DATASET SECTION
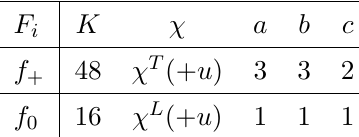
Table 3 . Inputs entering (cid:30) i ( t ; t 0 ) in eq. (5.8) for the meson form factors F i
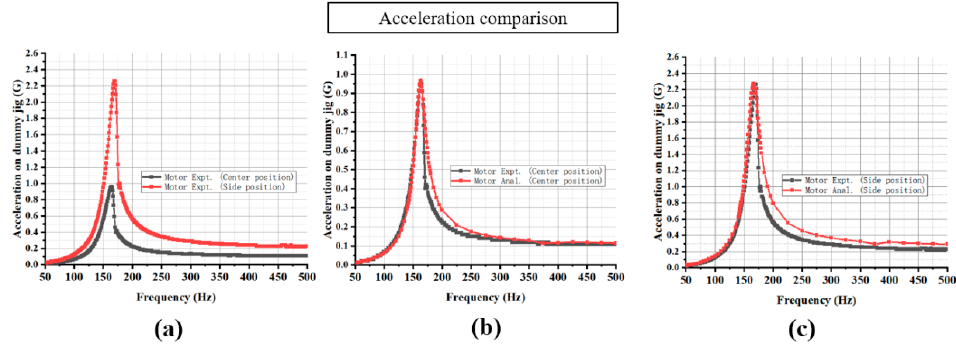
Figure 17. Acceleration comparisons: ( a ) experimental acceleration comparison (center position vs. side position); ( b ) center position (experiment vs. analysis); and ( c ) side position (experiment vs. analysis).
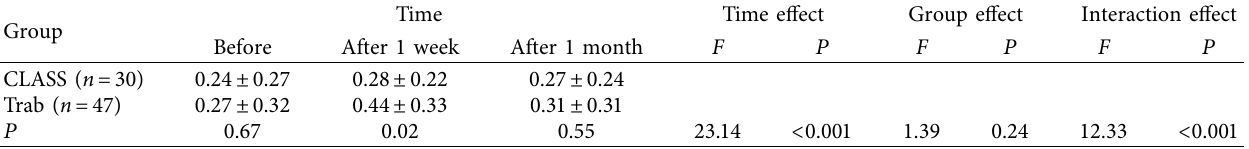
Table 2: Changes in BCVA in two groups before and after the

TASK PROMPT
Leave out the pictures and print every line of the data exactly.

ANSWER FOR THE TASK
Table 3 . Inputs entering (cid:30) i ( t ; t 0 ) in eq. (5.8) for the meson form factors F i
Figure 17. Acceleration comparisons: ( a ) experimental acceleration comparison (center position vs. side position); ( b ) center position (experiment vs. analysis); and ( c ) side position (experiment vs. analysis).
Table 2: Changes in BCVA in two groups before and after the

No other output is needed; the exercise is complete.